## Problem details
Omit all pictures, then print the entries exactly.

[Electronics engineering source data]

-*-*-

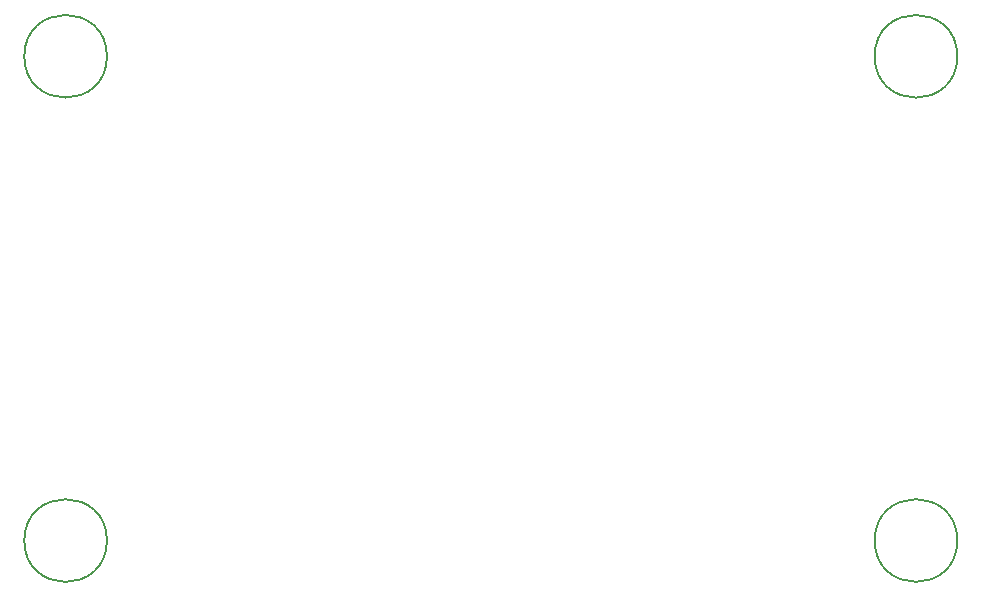
<source format=gbr>
%TF.GenerationSoftware,KiCad,Pcbnew,8.0.2-1*%
%TF.CreationDate,2024-05-28T01:52:33+02:00*%
%TF.ProjectId,glasgow,676c6173-676f-4772-9e6b-696361645f70,C3*%
%TF.SameCoordinates,Original*%
%TF.FileFunction,Other,Comment*%
%FSLAX46Y46*%
G04 Gerber Fmt 4.6, Leading zero omitted, Abs format (unit mm)*
G04 Created by KiCad (PCBNEW 8.0.2-1) date 2024-05-28 01:52:33*
%MOMM*%
%LPD*%
G01*
G04 APERTURE LIST*
%ADD10C,0.150000*%
G04 APERTURE END LIST*
D10*
%TO.C,MK1*%
X7500000Y4000000D02*
G75*
G02*
X500000Y4000000I-3500000J0D01*
G01*
X500000Y4000000D02*
G75*
G02*
X7500000Y4000000I3500000J0D01*
G01*
%TO.C,MK2*%
X7500000Y45000000D02*
G75*
G02*
X500000Y45000000I-3500000J0D01*
G01*
X500000Y45000000D02*
G75*
G02*
X7500000Y45000000I3500000J0D01*
G01*
%TO.C,MK4*%
X79500000Y4000000D02*
G75*
G02*
X72500000Y4000000I-3500000J0D01*
G01*
X72500000Y4000000D02*
G75*
G02*
X79500000Y4000000I3500000J0D01*
G01*
%TO.C,MK3*%
X79500000Y45000000D02*
G75*
G02*
X72500000Y45000000I-3500000J0D01*
G01*
X72500000Y45000000D02*
G75*
G02*
X79500000Y45000000I3500000J0D01*
G01*
%TD*%
M02*

</source>
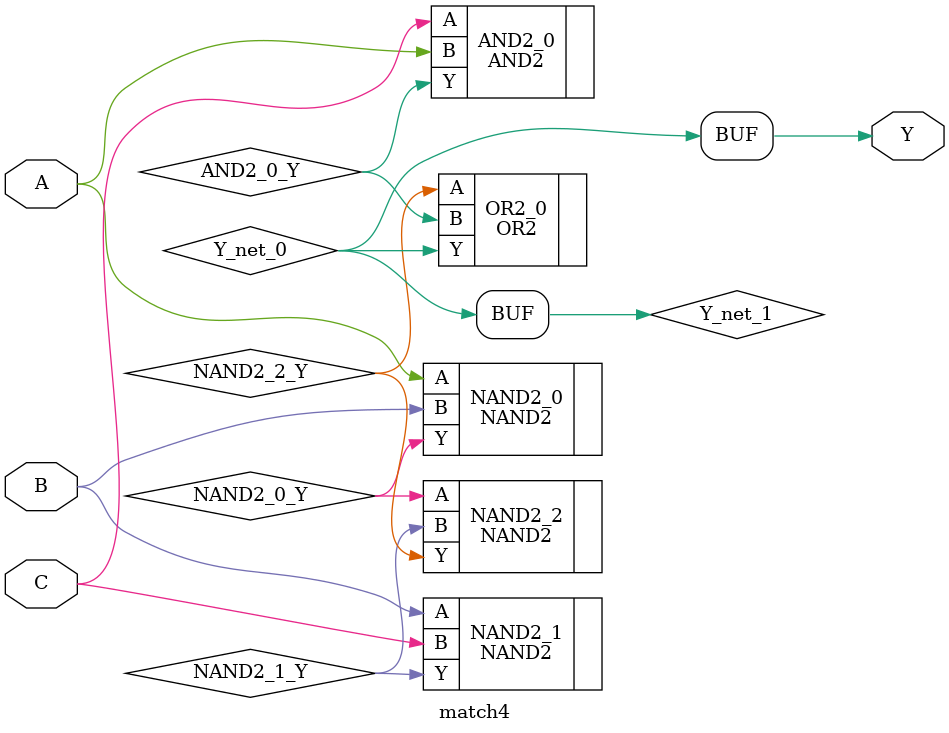
<source format=v>

`timescale 1ns / 100ps

module match4(
    // Inputs
    A,
    B,
    C,
    // Outputs
    Y
);

//--------------------------------------------------------------------
// Input
//--------------------------------------------------------------------
input  A;
input  B;
input  C;
//--------------------------------------------------------------------
// Output
//--------------------------------------------------------------------
output Y;
//--------------------------------------------------------------------
// Nets
//--------------------------------------------------------------------
wire   A;
wire   AND2_0_Y;
wire   B;
wire   C;
wire   NAND2_0_Y;
wire   NAND2_1_Y;
wire   NAND2_2_Y;
wire   Y_net_0;
wire   Y_net_1;
//--------------------------------------------------------------------
// Top level output port assignments
//--------------------------------------------------------------------
assign Y_net_1 = Y_net_0;
assign Y       = Y_net_1;
//--------------------------------------------------------------------
// Component instances
//--------------------------------------------------------------------
//--------AND2
AND2 AND2_0(
        // Inputs
        .A ( C ),
        .B ( A ),
        // Outputs
        .Y ( AND2_0_Y ) 
        );

//--------NAND2
NAND2 NAND2_0(
        // Inputs
        .A ( A ),
        .B ( B ),
        // Outputs
        .Y ( NAND2_0_Y ) 
        );

//--------NAND2
NAND2 NAND2_1(
        // Inputs
        .A ( B ),
        .B ( C ),
        // Outputs
        .Y ( NAND2_1_Y ) 
        );

//--------NAND2
NAND2 NAND2_2(
        // Inputs
        .A ( NAND2_0_Y ),
        .B ( NAND2_1_Y ),
        // Outputs
        .Y ( NAND2_2_Y ) 
        );

//--------OR2
OR2 OR2_0(
        // Inputs
        .A ( NAND2_2_Y ),
        .B ( AND2_0_Y ),
        // Outputs
        .Y ( Y_net_0 ) 
        );


endmodule

</source>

-*-*-

## Response to the task
<source format=gbr>
%TF.GenerationSoftware,KiCad,Pcbnew,8.0.2-1*%
%TF.CreationDate,2024-05-28T01:52:33+02:00*%
%TF.ProjectId,glasgow,676c6173-676f-4772-9e6b-696361645f70,C3*%
%TF.SameCoordinates,Original*%
%TF.FileFunction,Other,Comment*%
%FSLAX46Y46*%
G04 Gerber Fmt 4.6, Leading zero omitted, Abs format (unit mm)*
G04 Created by KiCad (PCBNEW 8.0.2-1) date 2024-05-28 01:52:33*
%MOMM*%
%LPD*%
G01*
G04 APERTURE LIST*
%ADD10C,0.150000*%
G04 APERTURE END LIST*
D10*
%TO.C,MK1*%
X7500000Y4000000D02*
G75*
G02*
X500000Y4000000I-3500000J0D01*
G01*
X500000Y4000000D02*
G75*
G02*
X7500000Y4000000I3500000J0D01*
G01*
%TO.C,MK2*%
X7500000Y45000000D02*
G75*
G02*
X500000Y45000000I-3500000J0D01*
G01*
X500000Y45000000D02*
G75*
G02*
X7500000Y45000000I3500000J0D01*
G01*
%TO.C,MK4*%
X79500000Y4000000D02*
G75*
G02*
X72500000Y4000000I-3500000J0D01*
G01*
X72500000Y4000000D02*
G75*
G02*
X79500000Y4000000I3500000J0D01*
G01*
%TO.C,MK3*%
X79500000Y45000000D02*
G75*
G02*
X72500000Y45000000I-3500000J0D01*
G01*
X72500000Y45000000D02*
G75*
G02*
X79500000Y45000000I3500000J0D01*
G01*
%TD*%
M02*

</source>
<source format=v>

`timescale 1ns / 100ps

module match4(
    // Inputs
    A,
    B,
    C,
    // Outputs
    Y
);

//--------------------------------------------------------------------
// Input
//--------------------------------------------------------------------
input  A;
input  B;
input  C;
//--------------------------------------------------------------------
// Output
//--------------------------------------------------------------------
output Y;
//--------------------------------------------------------------------
// Nets
//--------------------------------------------------------------------
wire   A;
wire   AND2_0_Y;
wire   B;
wire   C;
wire   NAND2_0_Y;
wire   NAND2_1_Y;
wire   NAND2_2_Y;
wire   Y_net_0;
wire   Y_net_1;
//--------------------------------------------------------------------
// Top level output port assignments
//--------------------------------------------------------------------
assign Y_net_1 = Y_net_0;
assign Y       = Y_net_1;
//--------------------------------------------------------------------
// Component instances
//--------------------------------------------------------------------
//--------AND2
AND2 AND2_0(
        // Inputs
        .A ( C ),
        .B ( A ),
        // Outputs
        .Y ( AND2_0_Y ) 
        );

//--------NAND2
NAND2 NAND2_0(
        // Inputs
        .A ( A ),
        .B ( B ),
        // Outputs
        .Y ( NAND2_0_Y ) 
        );

//--------NAND2
NAND2 NAND2_1(
        // Inputs
        .A ( B ),
        .B ( C ),
        // Outputs
        .Y ( NAND2_1_Y ) 
        );

//--------NAND2
NAND2 NAND2_2(
        // Inputs
        .A ( NAND2_0_Y ),
        .B ( NAND2_1_Y ),
        // Outputs
        .Y ( NAND2_2_Y ) 
        );

//--------OR2
OR2 OR2_0(
        // Inputs
        .A ( NAND2_2_Y ),
        .B ( AND2_0_Y ),
        // Outputs
        .Y ( Y_net_0 ) 
        );


endmodule

</source>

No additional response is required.